Commenting on Brexit, Mr Gove further clarified his approach on secondary legislation, in the form of statutory instruments, noting that these need “to be put in place in order that we can prepare for a variety of eventualities in the process of exiting the EU”, and thanking the Scottish Government and its officials for their hard work, under considerable time pressure, to ensure that agreement was secured on key areas.

A transcript of the dialogue is available here

 

The 25 Year Plan: does it add up?

or: 4 + 4 + 32 = 37?

In January 2018 the Government published its 25 Year Environment Plan. There’s no point in having one of those unless you check from time to time to see how it’s doing, so (as promised) the Government has now published a 25 Year Environment Plan Progress Report reporting on the first 15 months. The Report states that “of the 40 priority actions expected to make the most significant contribution to the ten goals of the Plan, four have already been delivered”, namely:

  • a Clean Air Strategy
  • appointment of a national Tree Champion (Sir William Worsley)
  • publication of a new Resource and Waste Strategy
  • establishment of the Council for Sustainable Business

None of these actions per se has any practical effect at all on the environment, but they all either mandate or enable practical action to be taken. So a step on the way, and the Clean Air Strategy for one is already producing practical results. The Report also states that “Four actions are subject to minor delays”, namely:

  • putting in place more sustainable drainage system
  • improving soil health and restoring and protecting our peatlands
  • minimising the risk of chemical contamination in our water
  • working with delivery bodies to build on Area Integrated Plans to develop local natural capital plans.

The Report further states that “A further 32 are on track for timely delivery”. Yes, that adds up, 4 + 4 + 32 = 40.

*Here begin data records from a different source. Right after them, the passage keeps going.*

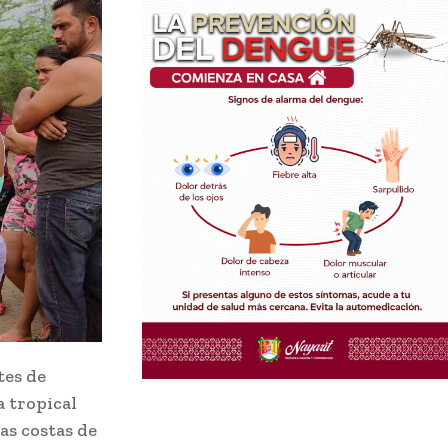
tes de
a tropical
as costas de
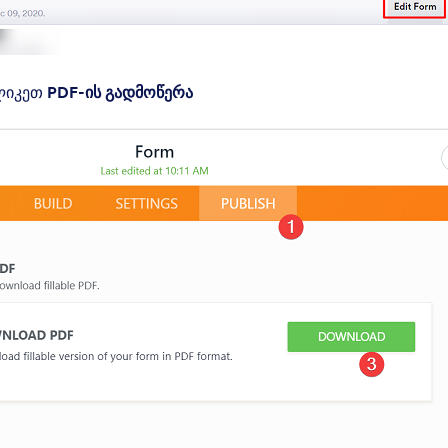
ლიკეთ
PDF-ის გადმოწერა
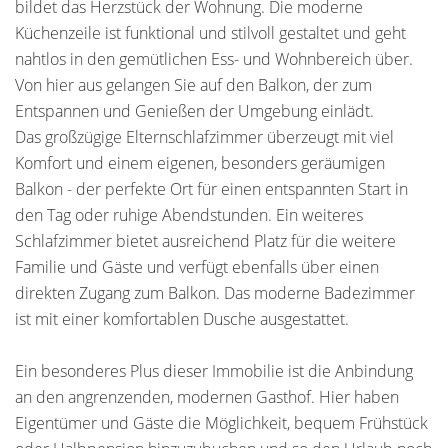
bildet das Herzstück der Wohnung. Die moderne
Küchenzeile ist funktional und stilvoll gestaltet und geht
nahtlos in den gemütlichen Ess- und Wohnbereich über.
Von hier aus gelangen Sie auf den Balkon, der zum
Entspannen und Genießen der Umgebung einlädt.
Das großzügige Elternschlafzimmer überzeugt mit viel
Komfort und einem eigenen, besonders geräumigen
Balkon - der perfekte Ort für einen entspannten Start in
den Tag oder ruhige Abendstunden. Ein weiteres
Schlafzimmer bietet ausreichend Platz für die weitere
Familie und Gäste und verfügt ebenfalls über einen
direkten Zugang zum Balkon. Das moderne Badezimmer
ist mit einer komfortablen Dusche ausgestattet.
Ein besonderes Plus dieser Immobilie ist die Anbindung
an den angrenzenden, modernen Gasthof. Hier haben
Eigentümer und Gäste die Möglichkeit, bequem Frühstück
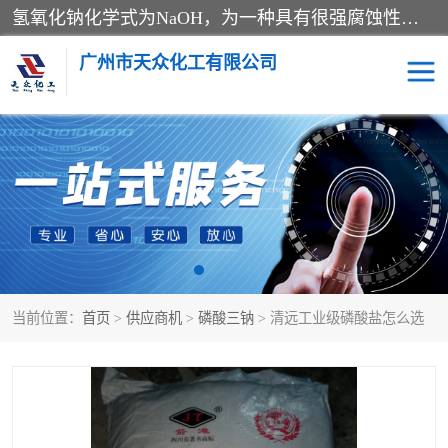
氢氧化钠化学式为NaOH，为一种具有很强腐蚀性的强碱，一般为片状或颗粒形态，易溶于水(溶于水时放热)并形成碱性溶液，另有潮解性，易吸取空气中的水蒸气(潮解)和(变质)。NaOH是化学实验室其中一种必备的化学品，亦为常见的化工品之一。纯品是无色透明的晶体。密度2.130g/cm3。熔点318.4℃。沸点1390℃。工业品含有少量的氯化和碳酸，是白色不透明的晶体。
广州市天众化工有限公司
亚硝酸钠
氢氧化钠
纯碱
硫代硫酸钠
草酸
醋酸钠
当前位置：
首页
>
供应商机
>
磷酸三钠
> 清远工业级磷酸盐怎么选
聚合氯化铝
焦磷酸二氢二钠
焦亚硫酸钠
磷酸三钠
甲酸
一水葡萄糖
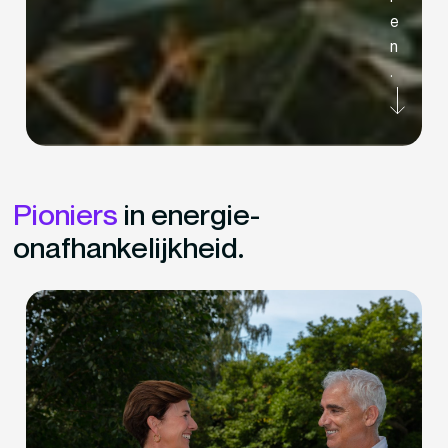
e
n
.
Pioniers
in energie-
onafhankelijkheid.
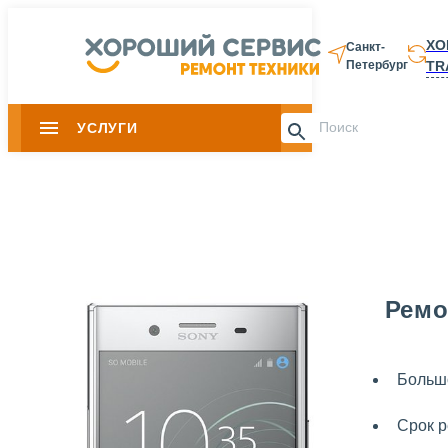
ХО
Санкт-
TR
Петербург
8 812 337-28-
УСЛУГИ
Slide 1 of 0
Ремо
Большо
Срок р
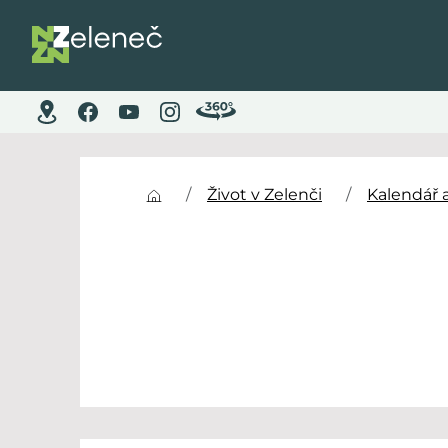
Život v Zelenči
Kalendář 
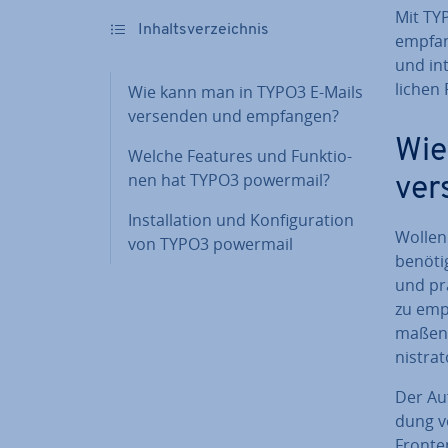
Mit TY
In­halts­ver­zeich­nis
empfang
und int
li­chen 
Wie kann man in TYPO3 E-Mails
versenden und empfangen?
Wie
Welche Features und Funk­tio­
nen hat TYPO3 powermail?
ver
In­stal­la­ti­on und Kon­fi­gu­ra­ti­on
Wollen 
von TYPO3 powermail
benötig
und pr
zu emp
ma­ßen 
nis­tra­
Der Auf
dung v
Fronte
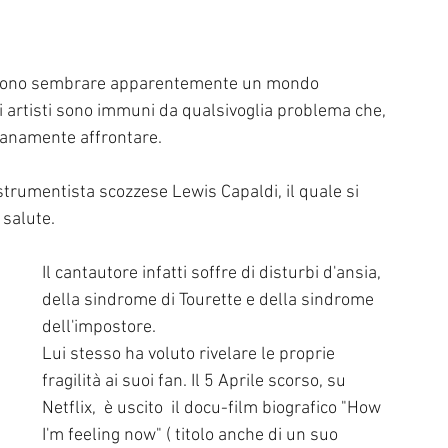
l di Sanremo
Arte
REPORT
ossono sembrare apparentemente un mondo 
Riflessioni in MUSICA
Servizi offerti da WRI
Halloween
i artisti sono immuni da qualsivoglia problema che, 
anamente affrontare. 
Intervista alla RADIO
Anniversari
Sanremo
strumentista scozzese Lewis Capaldi, il quale si 
 salute.
Il cantautore infatti soffre di disturbi d'ansia, 
della sindrome di Tourette e della sindrome 
dell'impostore. 
Lui stesso ha voluto rivelare le proprie 
fragilità ai suoi fan. Il 5 Aprile scorso, su 
Netflix,  è uscito  il docu-film biografico "How 
I'm feeling now" ( titolo anche di un suo 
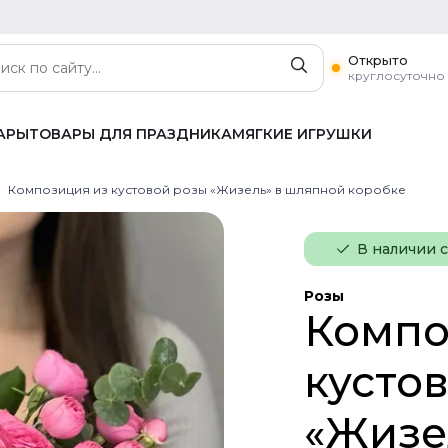
Открыто
круглосуточно
АРЫ
ТОВАРЫ ДЛЯ ПРАЗДНИКА
МЯГКИЕ ИГРУШКИ
Композиция из кустовой розы «Жизель» в шляпной коробке
В наличии 
Розы
Компо
кусто
«Жизе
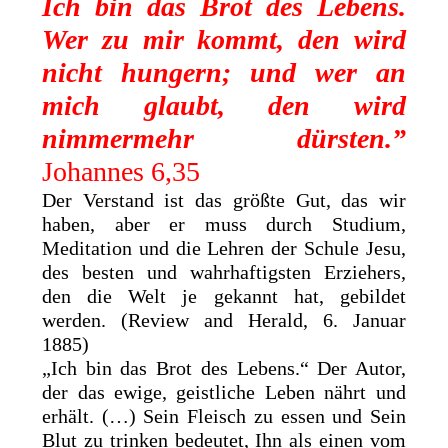
Ich bin das Brot des Lebens.
Wer zu mir kommt, den wird
nicht hungern; und wer an
mich glaubt, den wird
nimmermehr dürsten.”
Johannes 6,35
Der Verstand ist das größte Gut, das wir
haben, aber er muss durch Studium,
Meditation und die Lehren der Schule Jesu,
des besten und wahrhaftigsten Erziehers,
den die Welt je gekannt hat, gebildet
werden. (Review and Herald, 6. Januar
1885)
„Ich bin das Brot des Lebens.“ Der Autor,
der das ewige, geistliche Leben nährt und
erhält. (…) Sein Fleisch zu essen und Sein
Blut zu trinken bedeutet, Ihn als einen vom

The Plan itself does not actually contain any obviously discernible list of 40 “priority actions” (it does contain various bullet points headed “Action we will take include:”, but there are 168 of these). The Report nevertheless contains “Table 1 – Status for priority actions”, which does indeed contain four items listed as “Completed 18/19″ (as above) and four further items said to be “In progress, minor delay” (also as above). So, no doubt, the other 32 are also to be found there …

Mysteriously, Table 1 contains only 29 other items, making a total of 37 not 40. What other three priority actions exist, what progress has in fact been made with them, and where have they gone? Students of environmental law with post-exam time on their hands may care to research the point, in return for the promise of a reward for the first demonstrably correct answer.

As the Report acknowledges, “at the heart” of the achievement of the Plan is the Environment Bill, said to provide “stronger environmental governance”. The substance (or perceived lack thereof) of the Bill is already under strong critical scrutiny. It is in turn the product of Brexit, controversial scrutiny of which will not have escaped anyone. It is thus plain that the Plan is at something of a crossroads at an early point in its 25 year journey. The Report on its progress is 75 pages long and will undoubtedly itself enjoy detailed scrutiny by NGOs and other ‘stakeholders’ in the environment.